Today, the conventional wisdom is that Anglo-American democratic capitalism is the only viable model left in the world. After the tyrannies and central planning of the 20th century, true liberalism is making a comeback.

Everywhere that governments will allow it, people are choosing open markets, open societies, and responsibility for their own lives. Information, commerce, and investment increasingly flow in response to the choices of free people, not the dictates of politicians.

But the triumph of liberalism is by no means inevitable. There never was a golden age of liberty, and there never will be. Although we seem to have left behind some of the worst forms of government, we must remember that within the past century we have endured communism, fascism, and national socialism.

In this book are some of the people and ideas associated with the Cato Institute in its first 25 years. ­­Karl Popper on the failure of communism, Peter Bauer on economic development, Helen Suzman on the end of apartheid, F. A. Hayek on money and information, Milton Friedman on markets in China, Mario Vargas Llosa on "neoliberalism," Carolyn Weaver and José Piñera on Social Security, Antonin Scalia and Richard Epstein on the role of judges, Alan Greenspan on globalization, Nadine Strossen on Clinton's constitutional conduct, P. J. O'Rourke on rights and responsibilities, and Walter Williams on affirmative action.

Twenty-five years after Moynihan's dirge, the anti-liberal scholars Stephen Holmes and Cass Sunstein complain that libertarian ideas are "astonishingly widespread in American culture." These essays show why they will continue to be.

From Amazon 

This looks like a book about what liberalism really is and what isn't. Only in America can someone who believes in liberal democracy, be considered center-left or social-democratic, even though the the so-called mainstream media in America calls center-leftists Liberals, where everywhere else, at least in the developed world, center-leftists are called social democrats or just plain in socialists, but in America they're called Liberals. 

According to the mainstream media in America, the most liberal people in the world, are Communists. Not Libertarians or Anarchists, but people who believe in the most centralized, national government and the least amount of individualism and individual liberty. 

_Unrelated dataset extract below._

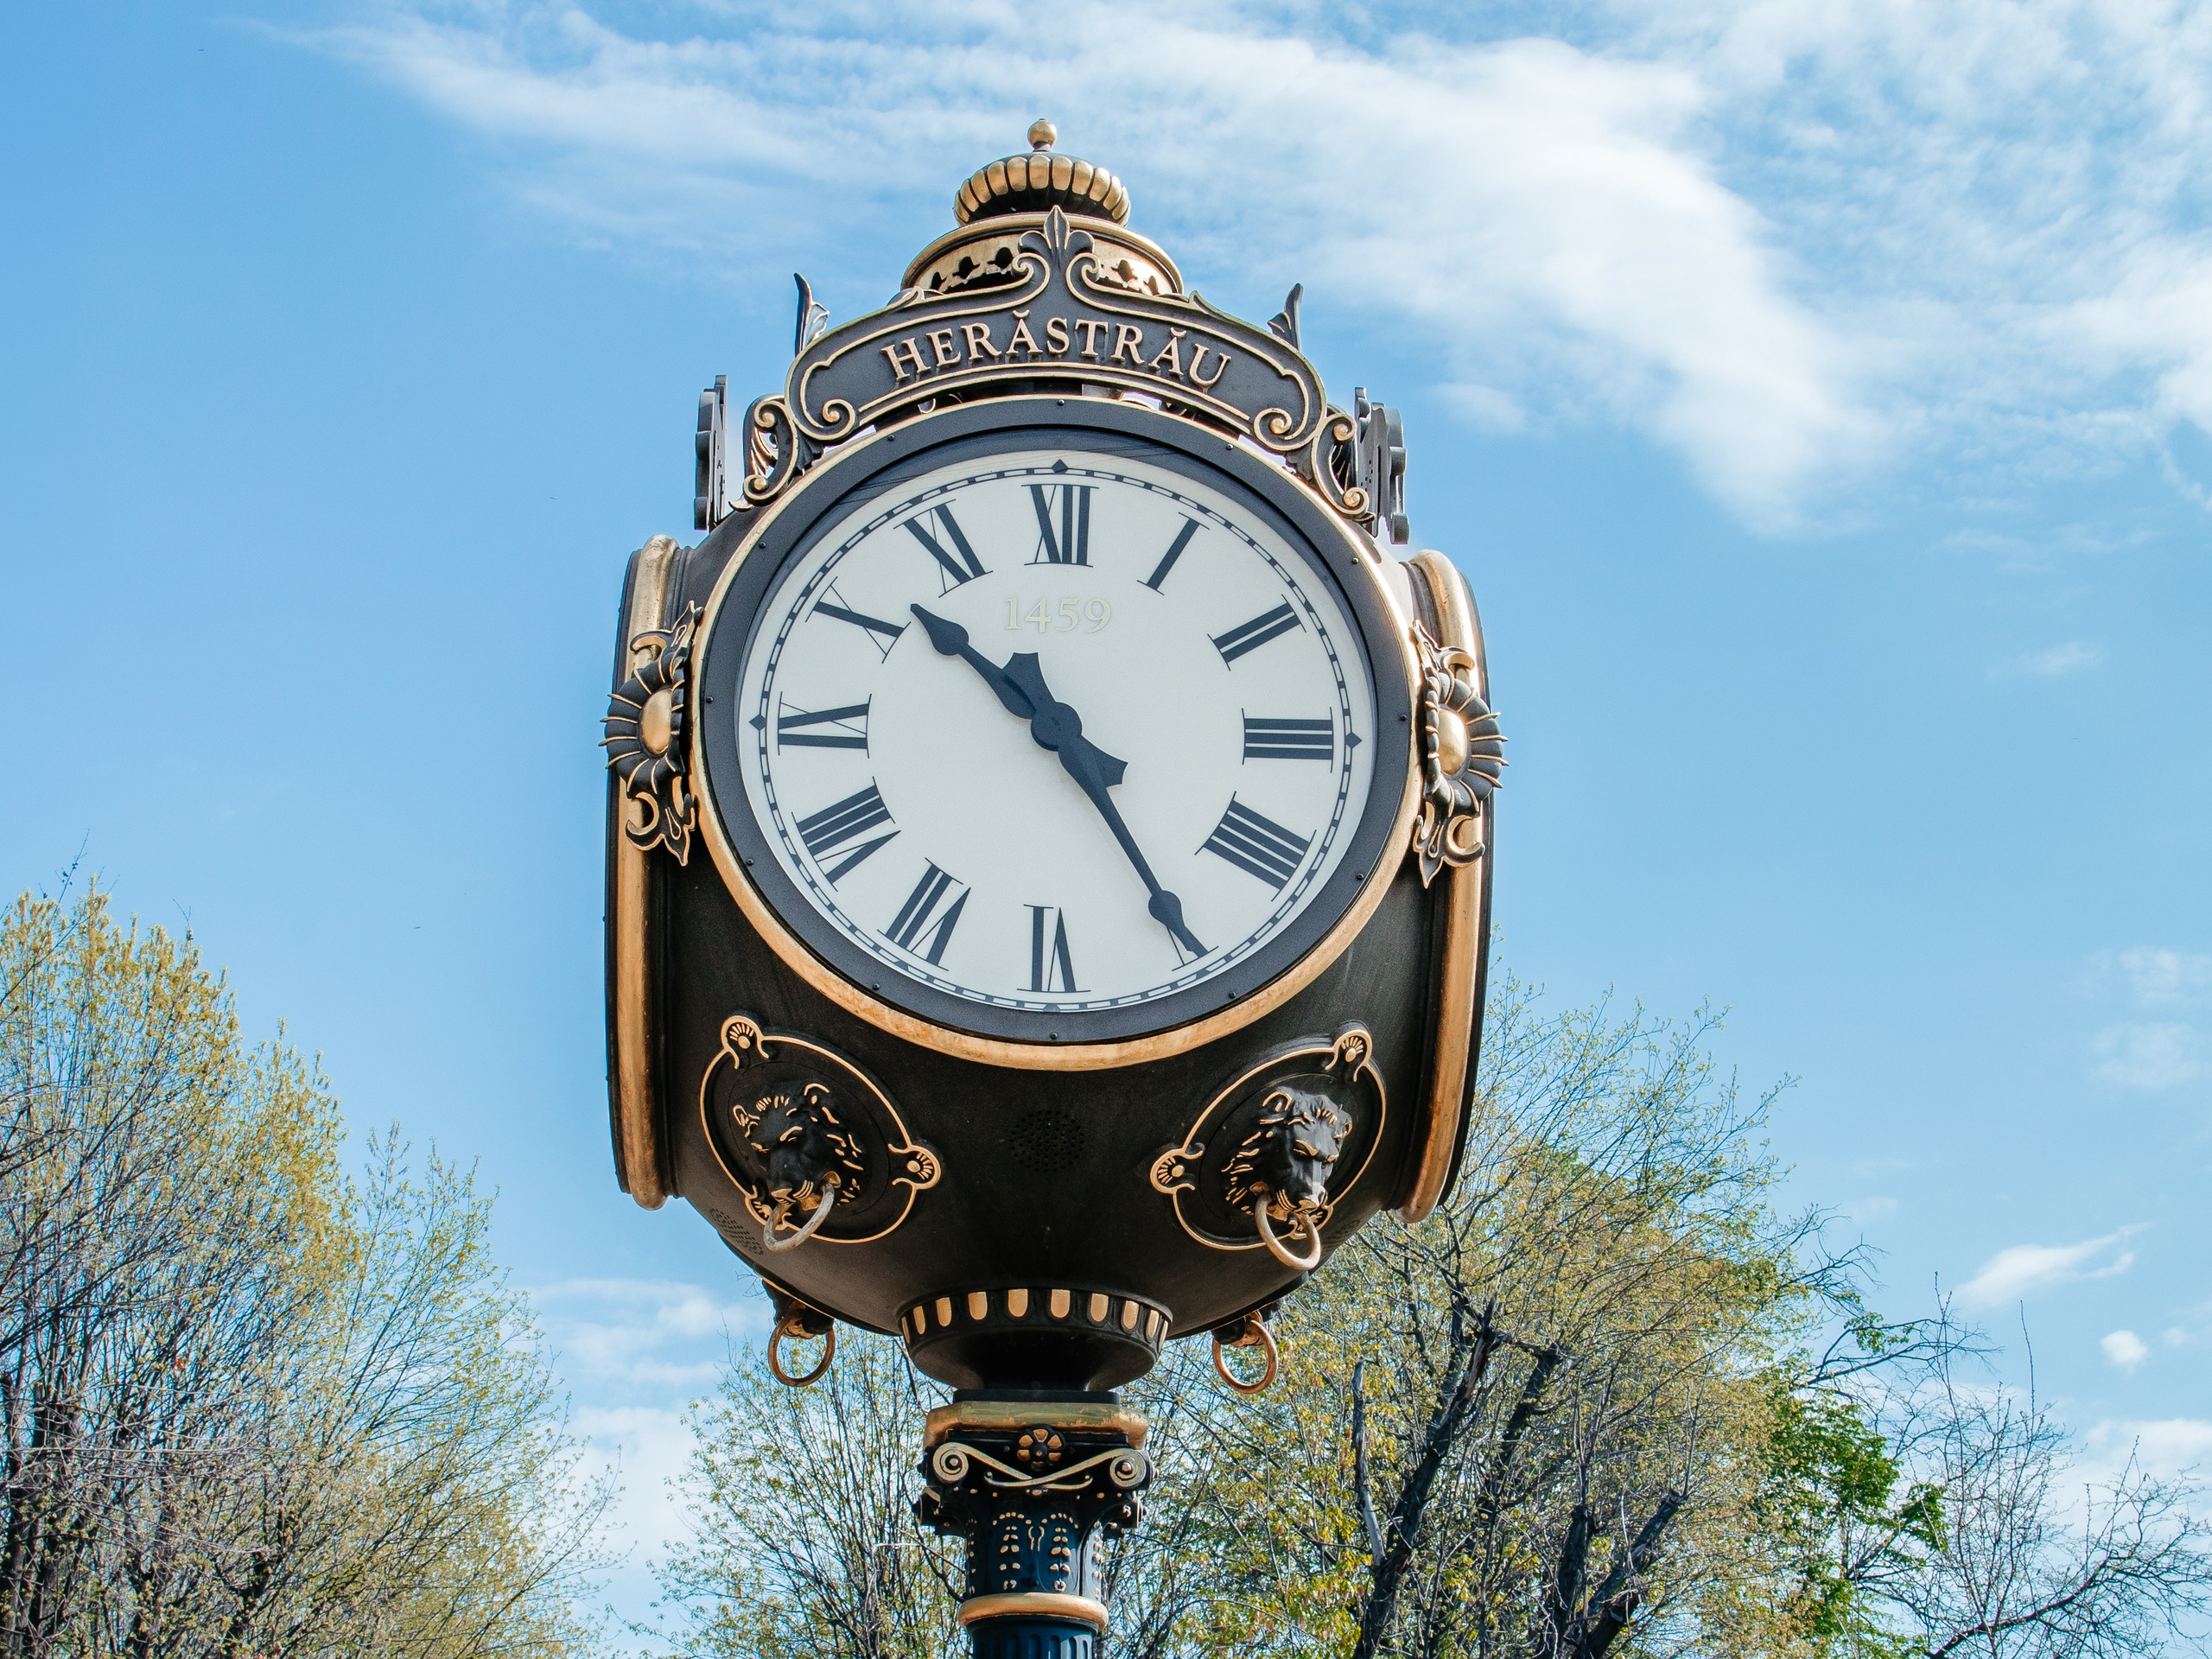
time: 10:24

For political labels to mean anything, anywhere, definitions also have to mean something as well. Liberals actually believe in liberalism, which comes from liberal democracy, not socialism or any other form of collectivism. The word liberal itself, comes from the word liberty, not socialist or any other collectivist. So someone who is a Liberal, is not someone who believes in no government, because that would be an Anarchist. 

A Liberal is someone who believes in liberty, as well as all the values that come from liberal democracy, not free speech, personal choice, property rights, (economic and personal) the rule of law, decentralization of power, checks and balances, equal rights and equal justice, equality of opportunity, personal mobility, limited but responsible government,  etc. 

A Liberal is not someone who believes that everyone in America is automatically entitled to a quality life in America, simply by being alive in America. And that it's the job of government to take care of everyone from cradle to grave, even people who are physically and mentally able to take care of themselves.